Document segment =

Investor Mindset - Build your sovereign treasury
There are some exciting and world-changing projects in this space, and I believe that the future will be more decentralized, which is a good thing. It is for this reason that there are some projects that I simply will not sell (HODL - Hold on for dear life). Have I covered my initial investment, yes.
Because I want to support and be in these projects for the long haul, they represent my values, and principles. They are the “purpose” that our article “The Decade of Disruption” focused on.
I am not looking for a daily percentage gain, but rather to hold these until some undetermined point in the far off future. I admire the projects and I think there is more to come.
Some projects are too valuable to simply put a cheap percentage on at this stage.
Trader Mindset - Add to the sovereign treasury
Trader mindset often earns more consistent gains, but it must remain focused on bagging a percentage, and diligently keep up with market conditions.
Traders must be even less emotional than in the Investor mindset, and are loyal to just the percentage. The resources of value, principle, and purpose have no power with this mindset, this is simply about the figures and percentages.
In the aforementioned article “The Decade of Disruption”, we said “Trade for a percentage, but build towards a purpose.”
The percentage gain is the reason most people enter the space, but much of the resource gained in this industry will not be from a simple trade plan and doing trades on volume spikes, or trend reversals.
Having a good balance of both mindsets is a great strategy. Some of our team are traders every day, some of us haven’t traded for months and simply work to develop and hodl while making cool artwork.
Exchanges
CEX
Centralized exchanges CEX are companies who have built a platform for you to trade assets. Think of robinhood, webull, binance, and bittrex as CEX. Centralized exchanges provide services like fiat to crypto onramps like Gemini, Kraken, Coinbase, and others. They also might not offer fiat conversion and require only cryptocurrencies for trading.
Most of these are bound by jurisdiction and regulation, so it depends on where you live, and if you are permitted access to them.
The security of your assets while in the custody of the exchange is up to the company. You will not have access to the private keys, and therefore will not control the wallets (or your money) unless they want you to. With concerns about total supply versus traded supply, and hacks or other technical glitches, be very cautious when leaving assets on exchange.
DEX
These are the bread and butter of cryptocurrency trading in Defi. While DEX’s are primarily for use with smart contract blockchains like Ethereum, and Polkadot (as well as others I am sure). These decentralized exchanges offer the ability to use smart contracts as the intermediary in order to relieve the strain on a central authority, as well as maintaining the security of your assets while removing the need to trust a company with your assets.
**We will be releasing a metamask, and uniswap guide in the coming weeks for those who are interested in learning to use DEX’s more efficiently.
Security
A word about security. If you don’t have the private keys in your possession, you don’t own the assets.
Please learn how to operate within blockchain environs. Most requests to our team for assistance recovering funds are because of operator error or misunderstanding cryptocurrency.
Many goof-ups happen as a result of copying the wrong address, sending the wrong coin to the wrong blockchain, being a victim of scams, and losing private keys. All of these are human error, not blockchain insecurity. Many of them will not be recovered.
**Our coming ETH/ Metamask course dives into how to secure your keys, and operate safely by working through the process.
Final Thoughts
Cryptocurrency is about becoming your own sovereign treasury, being responsible for your own assets and their security. This is quite a difficult idea for individuals who have a shaky understanding of the inner-workings of traditional money and finance.
Start small, simple, and focused. Find the right resources to provide the macro-view and specialized materials to help you delve deeper, and stack higher.

Assignment = In one to three sentences, explain why the article on investor and trader mindsets urges caution about leaving assets on a centralized exchange. The listing has nothing to do with the article on investor and trader mindsets.

Records provided =
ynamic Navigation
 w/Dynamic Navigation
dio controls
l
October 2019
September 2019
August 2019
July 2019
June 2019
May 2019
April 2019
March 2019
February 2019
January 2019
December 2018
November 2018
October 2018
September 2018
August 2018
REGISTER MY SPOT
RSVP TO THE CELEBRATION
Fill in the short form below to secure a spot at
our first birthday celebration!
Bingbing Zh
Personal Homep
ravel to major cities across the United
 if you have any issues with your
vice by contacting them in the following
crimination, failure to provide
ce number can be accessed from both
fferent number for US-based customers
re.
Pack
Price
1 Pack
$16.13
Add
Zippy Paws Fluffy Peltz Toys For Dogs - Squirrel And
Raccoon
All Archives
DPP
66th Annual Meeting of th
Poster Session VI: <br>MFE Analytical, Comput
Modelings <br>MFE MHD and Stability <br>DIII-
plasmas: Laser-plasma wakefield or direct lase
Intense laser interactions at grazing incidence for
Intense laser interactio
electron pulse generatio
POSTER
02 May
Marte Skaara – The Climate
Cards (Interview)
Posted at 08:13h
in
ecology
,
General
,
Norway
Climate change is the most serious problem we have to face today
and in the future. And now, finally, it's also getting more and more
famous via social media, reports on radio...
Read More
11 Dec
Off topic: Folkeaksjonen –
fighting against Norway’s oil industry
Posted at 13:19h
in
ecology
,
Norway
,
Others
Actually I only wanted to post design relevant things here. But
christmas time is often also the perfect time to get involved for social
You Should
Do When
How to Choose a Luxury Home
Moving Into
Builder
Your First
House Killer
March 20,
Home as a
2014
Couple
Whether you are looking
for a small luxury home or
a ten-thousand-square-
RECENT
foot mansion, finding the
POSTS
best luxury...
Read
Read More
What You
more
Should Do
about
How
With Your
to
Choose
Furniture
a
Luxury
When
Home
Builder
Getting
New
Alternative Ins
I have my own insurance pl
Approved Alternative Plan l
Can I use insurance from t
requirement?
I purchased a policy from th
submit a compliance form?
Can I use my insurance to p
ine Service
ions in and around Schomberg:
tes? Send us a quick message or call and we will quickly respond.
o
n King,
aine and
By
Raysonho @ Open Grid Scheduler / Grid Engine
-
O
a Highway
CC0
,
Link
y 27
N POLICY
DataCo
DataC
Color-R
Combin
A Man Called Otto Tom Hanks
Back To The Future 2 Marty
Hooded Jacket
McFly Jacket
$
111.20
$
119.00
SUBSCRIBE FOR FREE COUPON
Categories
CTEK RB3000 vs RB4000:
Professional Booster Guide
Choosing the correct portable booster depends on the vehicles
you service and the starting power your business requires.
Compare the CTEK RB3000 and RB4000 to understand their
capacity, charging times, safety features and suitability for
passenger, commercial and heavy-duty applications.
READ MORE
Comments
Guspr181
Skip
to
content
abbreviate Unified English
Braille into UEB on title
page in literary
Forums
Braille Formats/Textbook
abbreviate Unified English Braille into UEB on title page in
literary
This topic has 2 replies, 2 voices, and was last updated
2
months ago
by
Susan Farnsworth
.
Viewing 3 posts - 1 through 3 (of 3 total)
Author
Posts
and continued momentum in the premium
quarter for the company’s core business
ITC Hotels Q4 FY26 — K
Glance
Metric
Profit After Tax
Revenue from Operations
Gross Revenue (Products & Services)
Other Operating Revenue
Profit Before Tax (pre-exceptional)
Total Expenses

Task result = On a centralized exchange, the company is responsible for keeping your assets safe. You don't hold the private keys, so you don't control the wallets or your money unless the company allows it. The article also points to concerns about total supply versus traded supply, as well as hacks and other technical glitches.